[b]Arthur Koestler
The principal mark of genius is not perfection but originality, the opening of new frontiers.[/b]
Cue, for example, Karl Marx.
On the other hand…
Satan, on the contrary, is thin, ascetic and a fanatical devotee of logic. He reads Machiavelli, Ignatius of Loyola, Marx and Hegel; he is cold and unmerciful to mankind, out of a kind of mathematical mercifulness.
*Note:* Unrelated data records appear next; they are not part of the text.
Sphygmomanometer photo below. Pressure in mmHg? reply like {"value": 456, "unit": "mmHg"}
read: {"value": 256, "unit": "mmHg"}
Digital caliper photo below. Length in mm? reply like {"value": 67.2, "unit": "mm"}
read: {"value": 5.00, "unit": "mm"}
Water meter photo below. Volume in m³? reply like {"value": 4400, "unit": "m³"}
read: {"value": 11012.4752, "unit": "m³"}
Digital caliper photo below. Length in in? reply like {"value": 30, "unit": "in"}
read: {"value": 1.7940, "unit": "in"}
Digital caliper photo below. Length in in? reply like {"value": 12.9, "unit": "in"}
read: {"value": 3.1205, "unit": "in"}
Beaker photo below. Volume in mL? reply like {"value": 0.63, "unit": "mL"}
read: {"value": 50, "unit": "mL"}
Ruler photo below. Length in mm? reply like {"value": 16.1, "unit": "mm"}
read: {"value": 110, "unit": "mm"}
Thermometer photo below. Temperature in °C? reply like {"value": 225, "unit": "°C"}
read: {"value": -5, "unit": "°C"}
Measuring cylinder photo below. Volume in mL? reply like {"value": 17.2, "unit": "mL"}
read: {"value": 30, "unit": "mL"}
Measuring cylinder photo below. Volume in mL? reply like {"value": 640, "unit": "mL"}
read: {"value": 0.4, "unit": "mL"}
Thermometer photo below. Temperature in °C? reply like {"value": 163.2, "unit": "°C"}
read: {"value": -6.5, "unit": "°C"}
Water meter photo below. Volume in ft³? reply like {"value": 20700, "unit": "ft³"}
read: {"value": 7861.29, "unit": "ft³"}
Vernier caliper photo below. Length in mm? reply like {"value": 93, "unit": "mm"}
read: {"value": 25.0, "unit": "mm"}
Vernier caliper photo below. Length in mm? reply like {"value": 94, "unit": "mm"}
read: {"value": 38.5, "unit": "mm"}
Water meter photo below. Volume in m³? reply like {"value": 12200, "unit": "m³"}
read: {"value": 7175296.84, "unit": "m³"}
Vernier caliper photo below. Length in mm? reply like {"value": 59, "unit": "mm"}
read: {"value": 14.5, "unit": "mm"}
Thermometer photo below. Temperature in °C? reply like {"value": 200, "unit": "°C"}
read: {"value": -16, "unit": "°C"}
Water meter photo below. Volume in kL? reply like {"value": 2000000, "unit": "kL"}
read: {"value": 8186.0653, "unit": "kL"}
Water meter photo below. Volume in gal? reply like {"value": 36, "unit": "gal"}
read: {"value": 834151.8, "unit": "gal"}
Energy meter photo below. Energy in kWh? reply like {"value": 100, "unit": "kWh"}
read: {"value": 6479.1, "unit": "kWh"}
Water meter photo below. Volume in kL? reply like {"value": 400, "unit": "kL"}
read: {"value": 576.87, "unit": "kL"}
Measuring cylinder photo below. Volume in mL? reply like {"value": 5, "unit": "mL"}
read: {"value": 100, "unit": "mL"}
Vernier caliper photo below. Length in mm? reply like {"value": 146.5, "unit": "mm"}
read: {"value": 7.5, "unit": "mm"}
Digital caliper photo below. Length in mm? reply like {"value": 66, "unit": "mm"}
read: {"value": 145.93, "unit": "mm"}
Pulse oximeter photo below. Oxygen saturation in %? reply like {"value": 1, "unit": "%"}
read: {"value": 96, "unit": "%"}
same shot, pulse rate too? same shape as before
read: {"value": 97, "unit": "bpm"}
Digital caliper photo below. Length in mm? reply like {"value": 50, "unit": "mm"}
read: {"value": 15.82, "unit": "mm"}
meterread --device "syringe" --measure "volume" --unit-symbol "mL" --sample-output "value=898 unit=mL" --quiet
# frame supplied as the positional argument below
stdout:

He is damned always to do that which is most repugnant to him: to become a slaughterer, in order to abolish slaughtering, to sacrifice lambs so that no more lambs may be slaughtered, to whip people with knouts so that they may learn not to let themselves be whipped, to strip himself of every scruple in the name of a higher scrupulousness, and to challenge the hatred of mankind because of his love for it–an abstract and geometric love.
Totalitarian love as it were.
Still…
Nothing is more sad than the death of an illusion.
In other words, one concocted with the best of all possible intentions.
Creative activity is a type of learning process where the teacher and pupil are located in the same individual.
Provided of course they find each other.
The more original a discovery, the more obvious it seems afterwards.
To you if not to anyone else.
History had a slow pulse; man counted in years, history in generations.
In other words, one generation of objectivists at a time.